Cody Jennison Arrested After Being Found in Newport Cottage Street Crawl Space
Police arrested 23-year-old Cody L. Jennison after a K9 located him hiding in a Cottage Street crawl space; the arrests highlight probation enforcement and public-safety questions for Newport residents.

Police took 23-year-old Cody L. Jennison of Newport into custody after a standoff at a Cottage Street residence that ended when a K9 unit located him hiding in a crawl space, authorities reported. A 26-year-old woman found inside the home, Brianna Tarrien of Newport, was also arrested after officers executed a search warrant and searched the building with mutual aid from neighboring departments.
Newport police responded after receiving information that Jennison may have been at the Cottage Street residence. When officers attempted to make an arrest, Jennison barricaded himself inside the home with Tarrien. Crews from the Claremont Police Department and Sunapee Police Department joined Newport officers to establish a perimeter while investigators obtained a search warrant. K9 Handler Walter Anderson and his partner K9 Mako located Tarrien in an upstairs bedroom and alerted to Jennison, who was found beneath debris behind a bedroom wall in a crawl space. Both suspects were taken into custody after the K9 alerts.
Jennison was booked on an active arrest warrant for a felony-level violation of probation and an electronic bench warrant for failure to appear on a misdemeanor charge. Authorities also booked him on a new misdemeanor count of resisting arrest or detention following the barricade. Jennison was transported to the Sullivan County House of Corrections without bail pending hearings. Tarrien was charged with felony hindering apprehension and misdemeanor resisting arrest or detention, treated on scene for minor injuries from her apprehension, processed, and released on bail pending arraignment in the 5th Circuit Court.
Police reports did not include a Cottage Street house number, exact times for the response and arrests, or any statement that weapons were recovered at the scene. No injuries to Jennison were reported. The use of a search warrant and a K9 unit, and the deployment of mutual aid, reflect routine tactics for resolving barricade incidents but raise recurring questions about transparency and community communication in high-tension responses.

The incident underscores several policy issues for local officials and residents. Jennison’s arrest on a felony-level probation violation and an electronic bench warrant for nonappearance highlights how supervision and court noncompliance can escalate into emergency police operations. The no-bail transport to the county jail points toward prosecutorial and judicial decisions about public-safety risk and pretrial detention that are increasingly debated in New Hampshire and beyond. The involvement of Claremont and Sunapee police illustrates the county’s reliance on mutual aid for tactical response capacity.

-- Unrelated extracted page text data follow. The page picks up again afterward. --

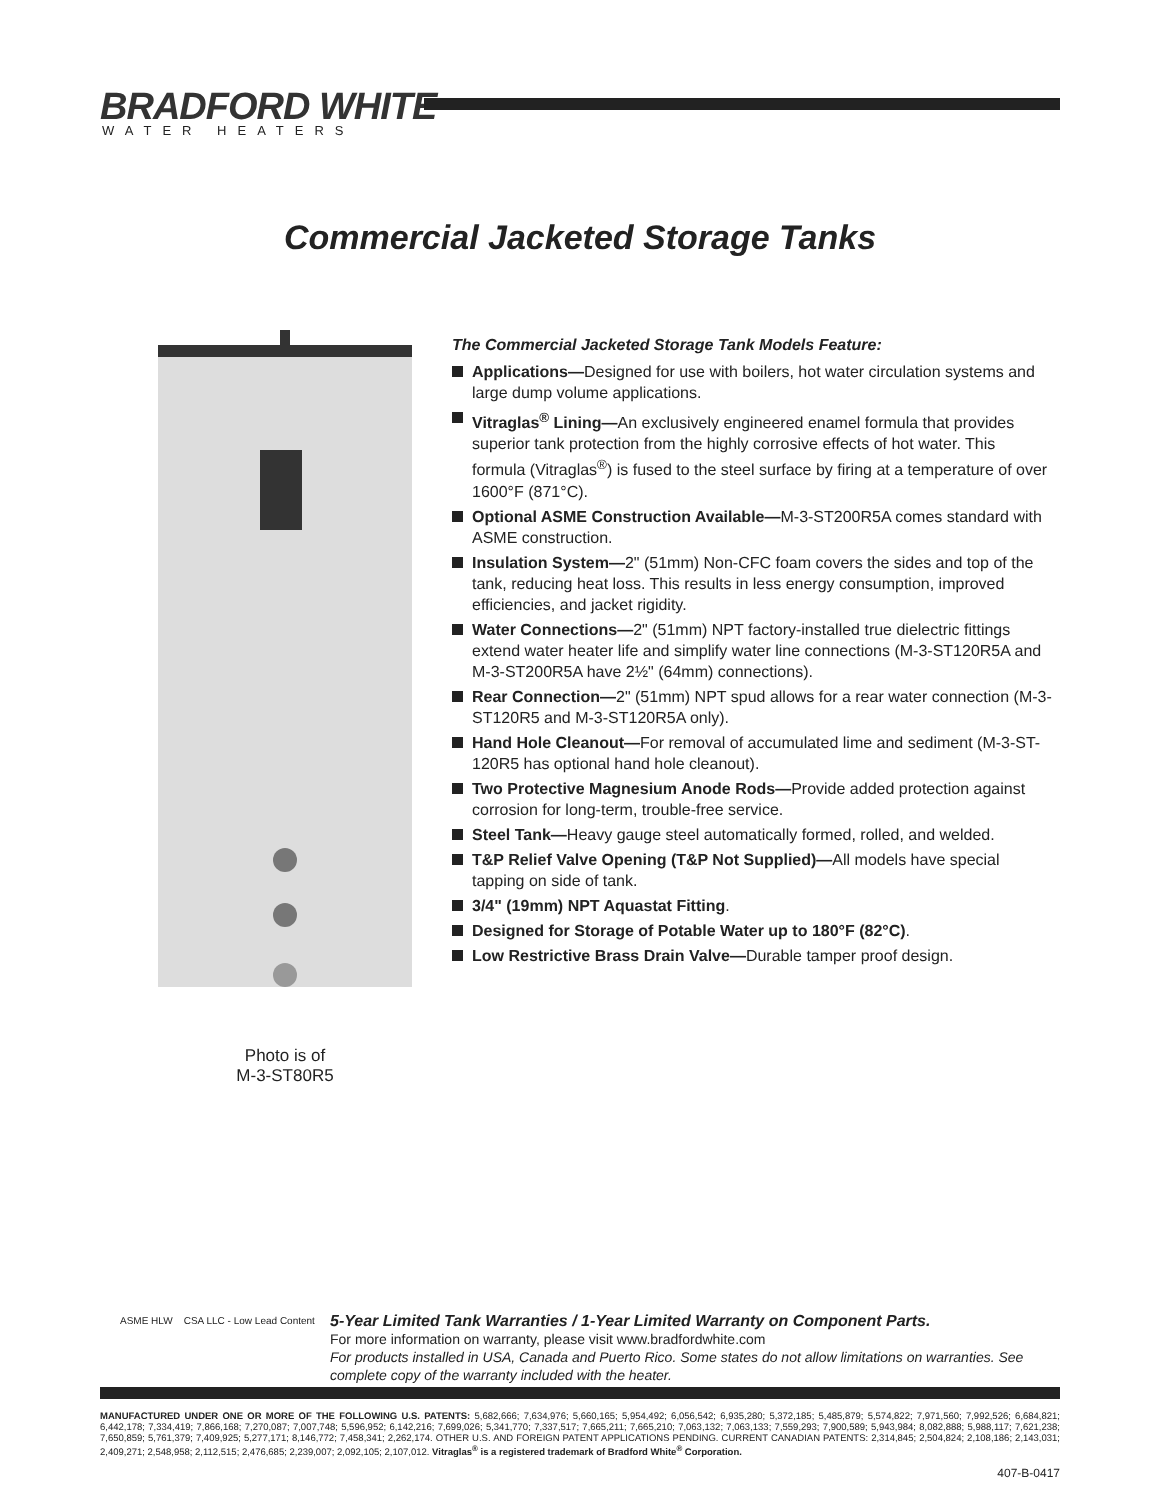BRADFORD WHITE<sup>®</sup>
WATER HEATERS
Commercial Jacketed Storage Tanks
Photo is of
M-3-ST80R5
The Commercial Jacketed Storage Tank Models Feature:
Applications—Designed for use with boilers, hot water circulation systems and large dump volume applications.
Vitraglas<sup>®</sup> Lining—An exclusively engineered enamel formula that provides superior tank protection from the highly corrosive effects of hot water. This formula (Vitraglas<sup>®</sup>) is fused to the steel surface by firing at a temperature of over 1600°F (871°C).
Optional ASME Construction Available—M-3-ST200R5A comes standard with ASME construction.
Insulation System—2" (51mm) Non-CFC foam covers the sides and top of the tank, reducing heat loss. This results in less energy consumption, improved efficiencies, and jacket rigidity.
Water Connections—2" (51mm) NPT factory-installed true dielectric fittings extend water heater life and simplify water line connections (M-3-ST120R5A and M-3-ST200R5A have 2½" (64mm) connections).
Rear Connection—2" (51mm) NPT spud allows for a rear water connection (M-3-ST120R5 and M-3-ST120R5A only).
Hand Hole Cleanout—For removal of accumulated lime and sediment (M-3-ST-120R5 has optional hand hole cleanout).
Two Protective Magnesium Anode Rods—Provide added protection against corrosion for long-term, trouble-free service.
Steel Tank—Heavy gauge steel automatically formed, rolled, and welded.
T&P Relief Valve Opening (T&P Not Supplied)—All models have special tapping on side of tank.
3/4" (19mm) NPT Aquastat Fitting.
Designed for Storage of Potable Water up to 180°F (82°C).
Low Restrictive Brass Drain Valve—Durable tamper proof design.
ASME HLW CSA LLC - Low Lead Content
5-Year Limited Tank Warranties / 1-Year Limited Warranty on Component Parts.
For more information on warranty, please visit www.bradfordwhite.com
For products installed in USA, Canada and Puerto Rico. Some states do not allow limitations on warranties. See complete copy of the warranty included with the heater.
MANUFACTURED UNDER ONE OR MORE OF THE FOLLOWING U.S. PATENTS: 5,682,666; 7,634,976; 5,660,165; 5,954,492; 6,056,542; 6,935,280; 5,372,185; 5,485,879; 5,574,822; 7,971,560; 7,992,526; 6,684,821; 6,442,178; 7,334,419; 7,866,168; 7,270,087; 7,007,748; 5,596,952; 6,142,216; 7,699,026; 5,341,770; 7,337,517; 7,665,211; 7,665,210; 7,063,132; 7,063,133; 7,559,293; 7,900,589; 5,943,984; 8,082,888; 5,988,117; 7,621,238; 7,650,859; 5,761,379; 7,409,925; 5,277,171; 8,146,772; 7,458,341; 2,262,174. OTHER U.S. AND FOREIGN PATENT APPLICATIONS PENDING. CURRENT CANADIAN PATENTS: 2,314,845; 2,504,824; 2,108,186; 2,143,031; 2,409,271; 2,548,958; 2,112,515; 2,476,685; 2,239,007; 2,092,105; 2,107,012. Vitraglas<sup>®</sup> is a registered trademark of Bradford White<sup>®</sup> Corporation.
407-B-0417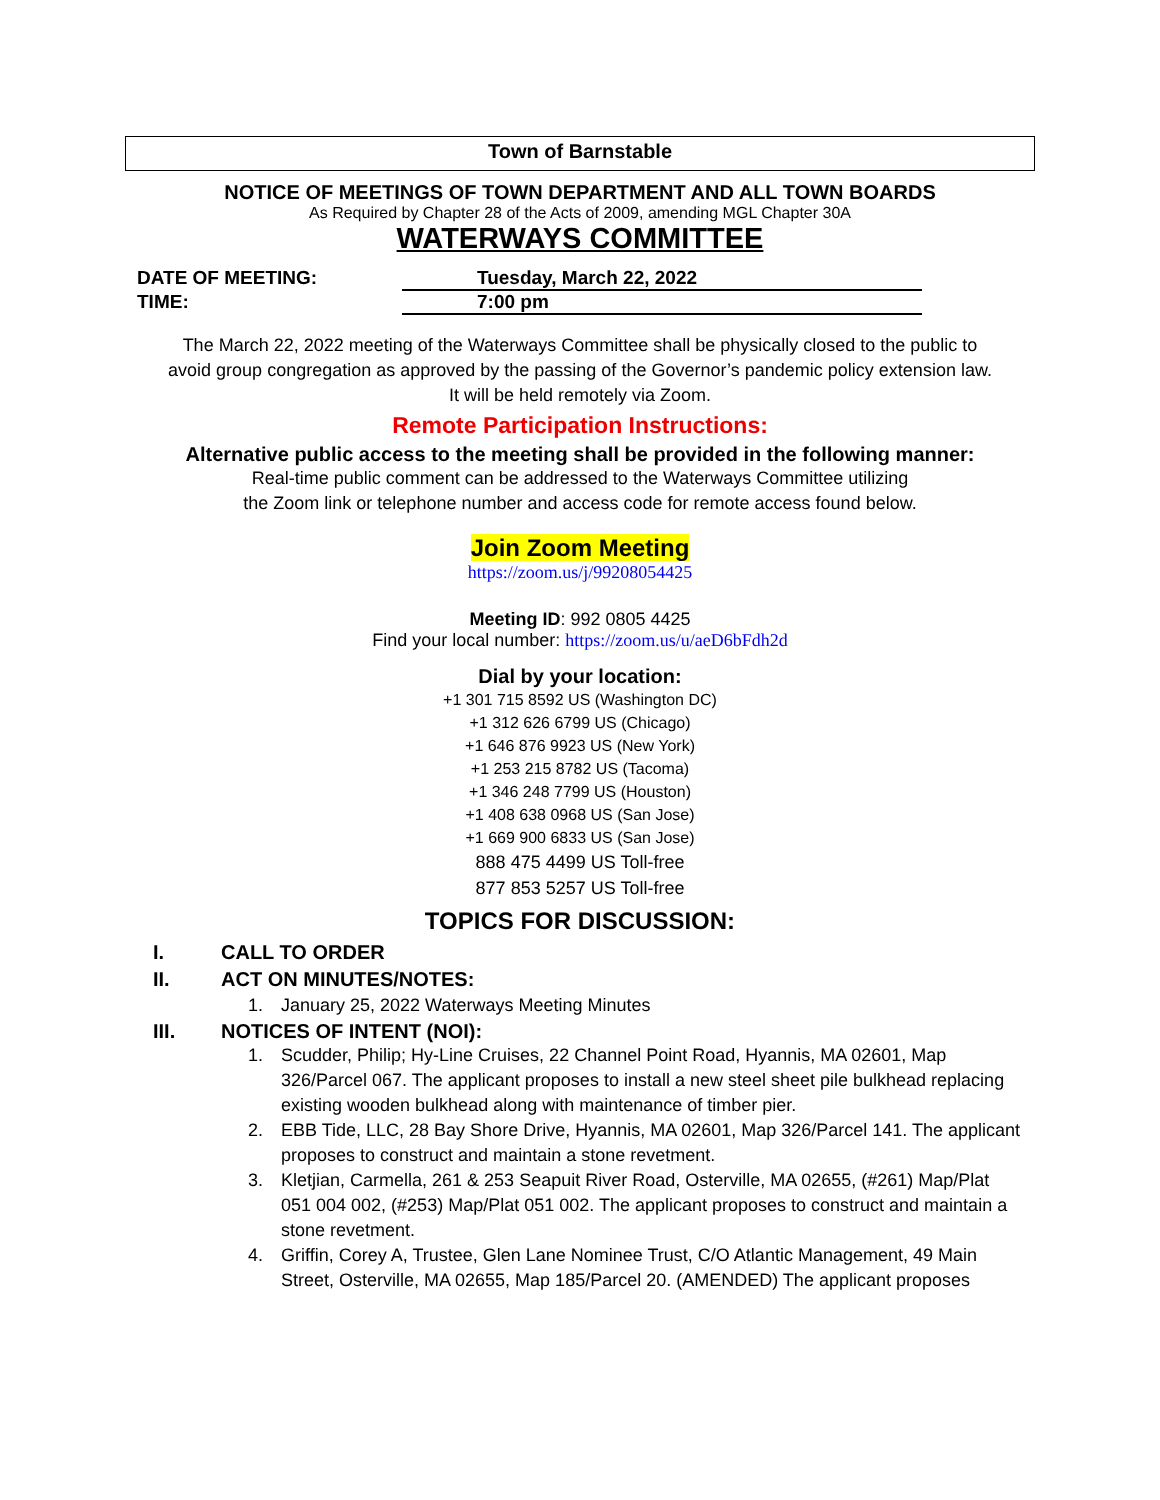Town of Barnstable
NOTICE OF MEETINGS OF TOWN DEPARTMENT AND ALL TOWN BOARDS
As Required by Chapter 28 of the Acts of 2009, amending MGL Chapter 30A
WATERWAYS COMMITTEE
DATE OF MEETING: Tuesday, March 22, 2022
TIME: 7:00 pm
The March 22, 2022 meeting of the Waterways Committee shall be physically closed to the public to
avoid group congregation as approved by the passing of the Governor’s pandemic policy extension law.
It will be held remotely via Zoom.
Remote Participation Instructions:
Alternative public access to the meeting shall be provided in the following manner:
Real-time public comment can be addressed to the Waterways Committee utilizing
the Zoom link or telephone number and access code for remote access found below.
Join Zoom Meeting
https://zoom.us/j/99208054425
Meeting ID: 992 0805 4425
Find your local number: https://zoom.us/u/aeD6bFdh2d
Dial by your location:
+1 301 715 8592 US (Washington DC)
+1 312 626 6799 US (Chicago)
+1 646 876 9923 US (New York)
+1 253 215 8782 US (Tacoma)
+1 346 248 7799 US (Houston)
+1 408 638 0968 US (San Jose)
+1 669 900 6833 US (San Jose)
888 475 4499 US Toll-free
877 853 5257 US Toll-free
TOPICS FOR DISCUSSION:
I. CALL TO ORDER
II. ACT ON MINUTES/NOTES:
1. January 25, 2022 Waterways Meeting Minutes
III. NOTICES OF INTENT (NOI):
1. Scudder, Philip; Hy-Line Cruises, 22 Channel Point Road, Hyannis, MA 02601, Map 326/Parcel 067. The applicant proposes to install a new steel sheet pile bulkhead replacing existing wooden bulkhead along with maintenance of timber pier.
2. EBB Tide, LLC, 28 Bay Shore Drive, Hyannis, MA 02601, Map 326/Parcel 141. The applicant proposes to construct and maintain a stone revetment.
3. Kletjian, Carmella, 261 & 253 Seapuit River Road, Osterville, MA 02655, (#261) Map/Plat 051 004 002, (#253) Map/Plat 051 002. The applicant proposes to construct and maintain a stone revetment.
4. Griffin, Corey A, Trustee, Glen Lane Nominee Trust, C/O Atlantic Management, 49 Main Street, Osterville, MA 02655, Map 185/Parcel 20. (AMENDED) The applicant proposes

For Newport residents, the immediate concerns are safety and clear information from law enforcement and the courts. Expect arraignment scheduling and public records from the Sullivan County House of Corrections and the 5th Circuit Court to clarify charges, docket numbers, and next court dates. Local civic leaders and elected officials should be prepared to address questions about probation oversight, warrant management, and how the county balances community safety with due process.
What comes next is a sequence of court appearances and public records that will determine bail, formal charges, and the supervision status that led to this standoff. Community attention to those proceedings and to how local agencies coordinate in barricade responses will shape policy conversations in Newport and across Sullivan County.